When is cheating not cheating? When it happens in a charter school whose owner is politically powerful. When it threatens the very foundations of test-based accountability, the foundation of No Child Left Behind and Race to the Top.

Ask me no questions, I’ll tell you no lies.

The story begins:

“The odds that 11th-graders at Strawberry Mansion High School would have randomly erased so many wrong answers on the math portion of their 2009 state standardized test and then filled in so many right ones were long. Very, very long. To be precise, they were less than one in a duodecillion, according to an erasure analysis performed for the state Department of Education.

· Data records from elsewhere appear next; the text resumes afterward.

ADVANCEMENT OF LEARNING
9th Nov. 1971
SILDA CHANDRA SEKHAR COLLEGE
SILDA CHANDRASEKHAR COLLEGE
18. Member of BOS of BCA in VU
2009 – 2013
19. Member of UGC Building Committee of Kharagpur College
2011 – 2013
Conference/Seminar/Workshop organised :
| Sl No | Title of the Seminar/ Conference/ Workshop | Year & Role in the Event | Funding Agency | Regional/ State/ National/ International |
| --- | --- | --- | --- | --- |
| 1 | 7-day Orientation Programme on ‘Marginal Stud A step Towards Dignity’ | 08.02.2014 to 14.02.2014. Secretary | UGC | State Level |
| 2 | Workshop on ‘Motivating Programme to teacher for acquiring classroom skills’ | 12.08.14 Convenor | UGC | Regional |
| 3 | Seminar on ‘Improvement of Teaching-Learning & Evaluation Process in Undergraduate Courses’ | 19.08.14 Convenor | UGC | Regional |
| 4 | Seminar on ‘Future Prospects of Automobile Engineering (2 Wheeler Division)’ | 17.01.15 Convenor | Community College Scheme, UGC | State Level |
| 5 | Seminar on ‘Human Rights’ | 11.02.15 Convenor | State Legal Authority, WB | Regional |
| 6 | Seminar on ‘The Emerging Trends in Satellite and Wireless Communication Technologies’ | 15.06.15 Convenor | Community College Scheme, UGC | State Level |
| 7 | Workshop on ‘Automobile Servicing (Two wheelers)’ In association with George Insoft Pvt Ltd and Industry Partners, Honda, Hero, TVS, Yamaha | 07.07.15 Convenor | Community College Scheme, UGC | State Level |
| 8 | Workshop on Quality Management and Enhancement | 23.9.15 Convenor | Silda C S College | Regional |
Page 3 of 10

“In short, there appeared to be cheating — and it didn’t come as a total surprise. In 2006, student members of Youth United for Change protested being forced out of class for test-preparation sessions and won concessions from the district. In 2010, principal Lois Powell-Mondesire left Strawberry Mansion; after her departure, test scores dropped sharply.

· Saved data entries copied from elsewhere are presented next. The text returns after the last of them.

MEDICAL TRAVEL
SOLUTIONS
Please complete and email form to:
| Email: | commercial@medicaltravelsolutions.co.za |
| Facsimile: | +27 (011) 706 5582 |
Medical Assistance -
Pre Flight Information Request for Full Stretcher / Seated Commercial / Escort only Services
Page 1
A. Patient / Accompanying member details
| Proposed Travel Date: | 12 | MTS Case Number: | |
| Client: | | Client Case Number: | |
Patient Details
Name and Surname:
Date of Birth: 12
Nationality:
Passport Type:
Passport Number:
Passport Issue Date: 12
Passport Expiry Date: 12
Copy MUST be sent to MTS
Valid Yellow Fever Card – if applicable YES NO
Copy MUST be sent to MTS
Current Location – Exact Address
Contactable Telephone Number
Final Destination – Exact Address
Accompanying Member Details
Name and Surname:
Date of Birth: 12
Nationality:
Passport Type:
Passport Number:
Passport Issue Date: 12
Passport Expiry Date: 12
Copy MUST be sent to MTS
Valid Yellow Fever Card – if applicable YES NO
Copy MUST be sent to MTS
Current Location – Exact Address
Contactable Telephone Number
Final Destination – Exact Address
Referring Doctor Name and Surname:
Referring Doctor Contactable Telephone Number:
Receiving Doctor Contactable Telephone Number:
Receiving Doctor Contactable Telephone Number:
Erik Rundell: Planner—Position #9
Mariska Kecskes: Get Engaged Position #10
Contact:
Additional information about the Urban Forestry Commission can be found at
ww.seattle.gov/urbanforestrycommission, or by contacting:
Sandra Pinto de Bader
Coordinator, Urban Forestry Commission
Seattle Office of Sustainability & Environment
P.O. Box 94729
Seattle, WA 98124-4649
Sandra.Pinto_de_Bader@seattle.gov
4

“But despite the erasure analysis and those suspicious circumstances, neither Powell-Mondesire nor any other teacher or administrator at Strawberry Mansion was ever disciplined. On the contrary, Powell-Mondesire was promoted — to a job at school-district headquarters, earning more than $145,000 as a “turnaround principal” charged with helping other administrators boost student achievement. (Powell-Mondesire, who retired July 1, could not be reached for comment. Neither the District nor the state would say whether her exit was related to the cheating investigation.)…

“After all, politically, the state would have a great deal to lose by prosecuting cheaters. Some of the most damning evidence of cheating has come from Philadelphia, a district run by the state since 2002, and from charters, including a Chester school run by a prominent leader in Pennsylvania’s self-described school-reform movement who is a backer of Gov. Tom Corbett. But more than that, bubble tests have become the high-stakes centerpiece of American public education; when the scores are tainted, it could throw an entire way of running schools into question.

“Given the scope of the issue and the lack of action since, it appears Pennsylvania is covering up one of the country’s largest cheating scandals — and doing so in plain sight.”